Step 2 — Daily holiday pay rate: 20 hours ÷ 5 days = 4 hours × £12.50 = £50/day

Step 3 — Total annual holiday pay: 14.93 days × £50 = £746.67

Under UK employment law, Maria is entitled to a minimum of 5.6 weeks' paid holiday, calculated pro rata based on her part-time hours. This how holiday pay is calculated follows the method set out in the ACAS holiday pay guidance.

Key UK Holiday Pay Rules

  • Statutory minimum: All UK workers are entitled to 5.6 weeks' paid holiday (28 days for full-time, pro rata for part-time).
  • Bank holidays: There's no automatic right to paid bank holidays — employers can include them in the 28-day total or add them on top.
  • Irregular hours: From April 2024, the new accrual method for irregular hours workers calculates entitlement at 12.07% of hours worked in each pay period.
  • Rolled-up holiday pay: Now permitted for irregular hours and part-year workers (from April 2024), allowing holiday pay to be included in each payslip.
  • Carry-over: Workers must take at least 4 weeks' holiday per year. Additional entitlement (1.6 weeks) can sometimes be carried over if your contract allows.

Source: ACAS Holiday Entitlement Guide

⚖️ Legal Accuracy Statement
All calculations on this page follow ACAS pro rata pay guidelines and are consistent with the UK Employment Rights Act 1996. Tax figures use HMRC 2025/26 rates. The April 2025 National Living Wage of £12.21/hour is applied where relevant.

Further Reading

For more help with how holiday pay is calculated, explore our free UK tools. You may also find these useful: pro rata calculator, term-time salary calculator, overtime calculator.

Last updated: February 2026. Verified against HMRC 2025/26 tax rates and April 2025 National Living Wage (£12.21/hour).

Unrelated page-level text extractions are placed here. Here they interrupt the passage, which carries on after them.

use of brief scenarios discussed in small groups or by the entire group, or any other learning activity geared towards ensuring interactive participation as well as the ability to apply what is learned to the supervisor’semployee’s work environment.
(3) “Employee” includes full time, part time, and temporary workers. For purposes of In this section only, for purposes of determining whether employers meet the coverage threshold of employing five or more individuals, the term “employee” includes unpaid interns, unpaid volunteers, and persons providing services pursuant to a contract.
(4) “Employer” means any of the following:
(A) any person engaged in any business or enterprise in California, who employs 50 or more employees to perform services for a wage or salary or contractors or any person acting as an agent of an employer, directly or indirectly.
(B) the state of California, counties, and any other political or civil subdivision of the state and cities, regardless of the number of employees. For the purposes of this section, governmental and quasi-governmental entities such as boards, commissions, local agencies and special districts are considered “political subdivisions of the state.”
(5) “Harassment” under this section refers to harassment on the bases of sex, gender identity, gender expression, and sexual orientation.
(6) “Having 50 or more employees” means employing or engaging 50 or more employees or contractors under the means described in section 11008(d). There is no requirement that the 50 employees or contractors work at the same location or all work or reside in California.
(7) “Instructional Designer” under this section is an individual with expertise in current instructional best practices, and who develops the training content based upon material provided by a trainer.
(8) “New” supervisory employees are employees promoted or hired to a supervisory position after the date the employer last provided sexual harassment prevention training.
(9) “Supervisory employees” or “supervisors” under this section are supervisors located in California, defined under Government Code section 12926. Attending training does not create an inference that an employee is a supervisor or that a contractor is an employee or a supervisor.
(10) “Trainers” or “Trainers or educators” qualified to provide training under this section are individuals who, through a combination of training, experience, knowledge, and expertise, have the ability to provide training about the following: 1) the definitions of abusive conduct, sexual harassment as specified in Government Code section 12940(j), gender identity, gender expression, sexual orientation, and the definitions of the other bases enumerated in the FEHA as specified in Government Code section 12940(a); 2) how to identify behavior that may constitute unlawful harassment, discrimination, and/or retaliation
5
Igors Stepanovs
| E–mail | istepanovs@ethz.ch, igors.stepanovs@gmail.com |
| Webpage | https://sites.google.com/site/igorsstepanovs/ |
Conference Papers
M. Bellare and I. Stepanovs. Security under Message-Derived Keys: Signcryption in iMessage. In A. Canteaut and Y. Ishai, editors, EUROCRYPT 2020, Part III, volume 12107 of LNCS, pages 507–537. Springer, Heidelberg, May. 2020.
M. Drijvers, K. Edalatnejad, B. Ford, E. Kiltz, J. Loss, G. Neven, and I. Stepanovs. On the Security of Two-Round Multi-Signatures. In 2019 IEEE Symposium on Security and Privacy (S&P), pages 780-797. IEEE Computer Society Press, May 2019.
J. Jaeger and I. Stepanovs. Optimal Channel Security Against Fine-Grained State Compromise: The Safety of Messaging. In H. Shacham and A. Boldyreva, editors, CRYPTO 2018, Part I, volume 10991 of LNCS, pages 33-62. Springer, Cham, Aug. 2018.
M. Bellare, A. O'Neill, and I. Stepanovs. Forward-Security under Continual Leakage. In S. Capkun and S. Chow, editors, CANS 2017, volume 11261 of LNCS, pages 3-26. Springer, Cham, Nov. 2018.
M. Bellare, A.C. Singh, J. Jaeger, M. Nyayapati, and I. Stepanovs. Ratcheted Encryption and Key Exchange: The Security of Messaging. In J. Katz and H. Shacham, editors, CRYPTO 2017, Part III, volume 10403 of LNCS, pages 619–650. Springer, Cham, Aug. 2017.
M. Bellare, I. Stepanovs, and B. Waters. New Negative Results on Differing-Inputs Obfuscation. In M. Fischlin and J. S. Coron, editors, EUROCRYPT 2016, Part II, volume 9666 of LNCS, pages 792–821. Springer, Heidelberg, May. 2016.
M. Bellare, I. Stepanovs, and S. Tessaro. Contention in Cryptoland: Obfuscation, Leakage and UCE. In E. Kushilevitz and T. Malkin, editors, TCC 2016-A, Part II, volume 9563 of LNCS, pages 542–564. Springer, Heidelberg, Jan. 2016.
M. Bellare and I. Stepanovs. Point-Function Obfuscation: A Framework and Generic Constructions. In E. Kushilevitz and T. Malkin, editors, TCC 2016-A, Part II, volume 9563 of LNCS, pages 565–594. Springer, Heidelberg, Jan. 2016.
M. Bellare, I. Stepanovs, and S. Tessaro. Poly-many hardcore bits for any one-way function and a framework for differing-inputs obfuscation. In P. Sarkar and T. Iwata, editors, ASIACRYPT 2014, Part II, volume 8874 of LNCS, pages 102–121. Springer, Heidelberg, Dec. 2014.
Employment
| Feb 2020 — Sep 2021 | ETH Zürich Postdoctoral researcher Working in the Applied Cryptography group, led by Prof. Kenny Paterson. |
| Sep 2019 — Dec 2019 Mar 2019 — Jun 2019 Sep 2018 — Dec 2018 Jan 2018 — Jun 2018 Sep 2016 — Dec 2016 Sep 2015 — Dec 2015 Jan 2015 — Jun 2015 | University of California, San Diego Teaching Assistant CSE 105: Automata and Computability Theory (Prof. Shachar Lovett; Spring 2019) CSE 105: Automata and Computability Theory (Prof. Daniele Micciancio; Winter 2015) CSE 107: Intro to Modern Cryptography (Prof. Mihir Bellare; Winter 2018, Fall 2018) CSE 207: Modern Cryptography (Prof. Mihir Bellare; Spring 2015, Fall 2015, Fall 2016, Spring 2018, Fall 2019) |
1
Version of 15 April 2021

Frequently Asked Questions

UK workers are entitled to a minimum of 5.6 weeks paid holiday per year (28 days for full-time workers). This can include bank holidays. Part-time workers receive a proportional amount.

Part-time holiday = 5.6 × number of days worked per week. For example: 3 days/week × 5.6 = 16.8 days annual holiday.

The 12.07% calculation is used for casual/irregular workers. It represents 5.6 weeks ÷ 46.4 working weeks = 12.07%. This percentage is added to pay or accrued as holiday entitlement.

Employers CAN include bank holidays within the 5.6 weeks statutory entitlement. There is no automatic right to bank holidays off in addition to the 28 days, unless your contract states otherwise.